§ Problem requirements
Retype all of the material below character for character.
[[ Excerpted records open ]]
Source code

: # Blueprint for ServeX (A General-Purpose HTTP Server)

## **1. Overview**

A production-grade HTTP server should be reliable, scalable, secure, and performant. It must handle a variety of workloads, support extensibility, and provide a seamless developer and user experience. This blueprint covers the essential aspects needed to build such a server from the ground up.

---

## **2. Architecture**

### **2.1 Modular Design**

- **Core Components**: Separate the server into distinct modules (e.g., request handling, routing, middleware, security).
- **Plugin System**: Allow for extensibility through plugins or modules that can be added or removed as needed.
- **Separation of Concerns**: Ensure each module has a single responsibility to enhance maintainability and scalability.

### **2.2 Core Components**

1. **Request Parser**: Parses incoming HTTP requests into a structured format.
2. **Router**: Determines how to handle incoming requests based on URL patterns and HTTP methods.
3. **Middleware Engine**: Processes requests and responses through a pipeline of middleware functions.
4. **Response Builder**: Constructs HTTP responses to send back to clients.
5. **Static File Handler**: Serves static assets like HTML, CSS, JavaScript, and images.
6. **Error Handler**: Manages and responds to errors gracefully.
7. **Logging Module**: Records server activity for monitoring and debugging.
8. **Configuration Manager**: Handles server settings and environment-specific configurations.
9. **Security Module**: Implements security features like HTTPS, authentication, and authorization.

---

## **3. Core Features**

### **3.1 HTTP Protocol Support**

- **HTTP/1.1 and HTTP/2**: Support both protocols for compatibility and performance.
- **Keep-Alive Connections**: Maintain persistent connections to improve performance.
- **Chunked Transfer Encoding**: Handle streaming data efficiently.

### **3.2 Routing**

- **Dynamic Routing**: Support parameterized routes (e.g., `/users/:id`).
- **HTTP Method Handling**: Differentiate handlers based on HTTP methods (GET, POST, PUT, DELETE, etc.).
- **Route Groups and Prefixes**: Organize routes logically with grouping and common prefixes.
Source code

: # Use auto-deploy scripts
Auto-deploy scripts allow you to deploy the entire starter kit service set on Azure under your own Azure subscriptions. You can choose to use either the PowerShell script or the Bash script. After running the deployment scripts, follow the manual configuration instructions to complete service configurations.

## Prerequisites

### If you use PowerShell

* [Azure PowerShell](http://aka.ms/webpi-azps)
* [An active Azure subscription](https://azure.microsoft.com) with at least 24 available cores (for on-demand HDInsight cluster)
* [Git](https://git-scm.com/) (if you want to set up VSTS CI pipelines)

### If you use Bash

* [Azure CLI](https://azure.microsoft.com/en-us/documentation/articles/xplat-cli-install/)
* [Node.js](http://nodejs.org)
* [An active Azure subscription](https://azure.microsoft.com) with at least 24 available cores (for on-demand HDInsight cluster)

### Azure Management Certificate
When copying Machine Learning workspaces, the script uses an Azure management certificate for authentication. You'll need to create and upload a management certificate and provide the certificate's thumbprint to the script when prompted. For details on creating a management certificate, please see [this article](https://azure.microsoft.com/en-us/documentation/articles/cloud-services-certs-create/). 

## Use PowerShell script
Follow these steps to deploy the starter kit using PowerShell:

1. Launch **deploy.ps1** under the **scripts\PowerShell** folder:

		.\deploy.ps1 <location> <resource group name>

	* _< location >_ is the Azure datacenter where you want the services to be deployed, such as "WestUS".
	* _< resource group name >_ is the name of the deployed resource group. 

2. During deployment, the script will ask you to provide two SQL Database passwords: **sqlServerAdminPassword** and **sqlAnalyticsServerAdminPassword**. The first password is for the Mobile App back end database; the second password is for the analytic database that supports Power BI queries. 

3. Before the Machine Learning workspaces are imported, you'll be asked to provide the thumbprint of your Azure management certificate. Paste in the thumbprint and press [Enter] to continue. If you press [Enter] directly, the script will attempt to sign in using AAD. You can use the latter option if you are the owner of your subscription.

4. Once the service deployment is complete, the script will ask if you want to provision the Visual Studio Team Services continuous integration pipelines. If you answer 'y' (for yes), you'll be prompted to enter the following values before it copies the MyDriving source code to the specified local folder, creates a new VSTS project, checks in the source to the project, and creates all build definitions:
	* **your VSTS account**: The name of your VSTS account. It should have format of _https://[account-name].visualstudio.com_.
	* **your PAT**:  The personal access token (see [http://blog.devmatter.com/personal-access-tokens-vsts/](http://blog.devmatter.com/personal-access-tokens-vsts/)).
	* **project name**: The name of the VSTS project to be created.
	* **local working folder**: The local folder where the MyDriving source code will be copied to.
[[ Excerpted records closed ]]
§ Expected answer
Source code

: # Blueprint for ServeX (A General-Purpose HTTP Server)

## **1. Overview**

A production-grade HTTP server should be reliable, scalable, secure, and performant. It must handle a variety of workloads, support extensibility, and provide a seamless developer and user experience. This blueprint covers the essential aspects needed to build such a server from the ground up.

---

## **2. Architecture**

### **2.1 Modular Design**

- **Core Components**: Separate the server into distinct modules (e.g., request handling, routing, middleware, security).
- **Plugin System**: Allow for extensibility through plugins or modules that can be added or removed as needed.
- **Separation of Concerns**: Ensure each module has a single responsibility to enhance maintainability and scalability.

### **2.2 Core Components**

1. **Request Parser**: Parses incoming HTTP requests into a structured format.
2. **Router**: Determines how to handle incoming requests based on URL patterns and HTTP methods.
3. **Middleware Engine**: Processes requests and responses through a pipeline of middleware functions.
4. **Response Builder**: Constructs HTTP responses to send back to clients.
5. **Static File Handler**: Serves static assets like HTML, CSS, JavaScript, and images.
6. **Error Handler**: Manages and responds to errors gracefully.
7. **Logging Module**: Records server activity for monitoring and debugging.
8. **Configuration Manager**: Handles server settings and environment-specific configurations.
9. **Security Module**: Implements security features like HTTPS, authentication, and authorization.

---

## **3. Core Features**

### **3.1 HTTP Protocol Support**

- **HTTP/1.1 and HTTP/2**: Support both protocols for compatibility and performance.
- **Keep-Alive Connections**: Maintain persistent connections to improve performance.
- **Chunked Transfer Encoding**: Handle streaming data efficiently.

### **3.2 Routing**

- **Dynamic Routing**: Support parameterized routes (e.g., `/users/:id`).
- **HTTP Method Handling**: Differentiate handlers based on HTTP methods (GET, POST, PUT, DELETE, etc.).
- **Route Groups and Prefixes**: Organize routes logically with grouping and common prefixes.
Source code

: # Use auto-deploy scripts
Auto-deploy scripts allow you to deploy the entire starter kit service set on Azure under your own Azure subscriptions. You can choose to use either the PowerShell script or the Bash script. After running the deployment scripts, follow the manual configuration instructions to complete service configurations.

## Prerequisites

### If you use PowerShell

* [Azure PowerShell](http://aka.ms/webpi-azps)
* [An active Azure subscription](https://azure.microsoft.com) with at least 24 available cores (for on-demand HDInsight cluster)
* [Git](https://git-scm.com/) (if you want to set up VSTS CI pipelines)

### If you use Bash

* [Azure CLI](https://azure.microsoft.com/en-us/documentation/articles/xplat-cli-install/)
* [Node.js](http://nodejs.org)
* [An active Azure subscription](https://azure.microsoft.com) with at least 24 available cores (for on-demand HDInsight cluster)

### Azure Management Certificate
When copying Machine Learning workspaces, the script uses an Azure management certificate for authentication. You'll need to create and upload a management certificate and provide the certificate's thumbprint to the script when prompted. For details on creating a management certificate, please see [this article](https://azure.microsoft.com/en-us/documentation/articles/cloud-services-certs-create/). 

## Use PowerShell script
Follow these steps to deploy the starter kit using PowerShell:

1. Launch **deploy.ps1** under the **scripts\PowerShell** folder:

		.\deploy.ps1 <location> <resource group name>

	* _< location >_ is the Azure datacenter where you want the services to be deployed, such as "WestUS".
	* _< resource group name >_ is the name of the deployed resource group. 

2. During deployment, the script will ask you to provide two SQL Database passwords: **sqlServerAdminPassword** and **sqlAnalyticsServerAdminPassword**. The first password is for the Mobile App back end database; the second password is for the analytic database that supports Power BI queries. 

3. Before the Machine Learning workspaces are imported, you'll be asked to provide the thumbprint of your Azure management certificate. Paste in the thumbprint and press [Enter] to continue. If you press [Enter] directly, the script will attempt to sign in using AAD. You can use the latter option if you are the owner of your subscription.

4. Once the service deployment is complete, the script will ask if you want to provision the Visual Studio Team Services continuous integration pipelines. If you answer 'y' (for yes), you'll be prompted to enter the following values before it copies the MyDriving source code to the specified local folder, creates a new VSTS project, checks in the source to the project, and creates all build definitions:
	* **your VSTS account**: The name of your VSTS account. It should have format of _https://[account-name].visualstudio.com_.
	* **your PAT**:  The personal access token (see [http://blog.devmatter.com/personal-access-tokens-vsts/](http://blog.devmatter.com/personal-access-tokens-vsts/)).
	* **project name**: The name of the VSTS project to be created.
	* **local working folder**: The local folder where the MyDriving source code will be copied to.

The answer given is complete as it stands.